### About this exercise
When you reach a picture, pass over it; every other part of the records should be transcribed word for word.

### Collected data
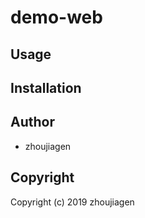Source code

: # demo-web



## Usage

## Installation

## Author

* zhoujiagen

## Copyright

Copyright (c) 2019 zhoujiagen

### Task response
Source code

: # demo-web



## Usage

## Installation

## Author

* zhoujiagen

## Copyright

Copyright (c) 2019 zhoujiagen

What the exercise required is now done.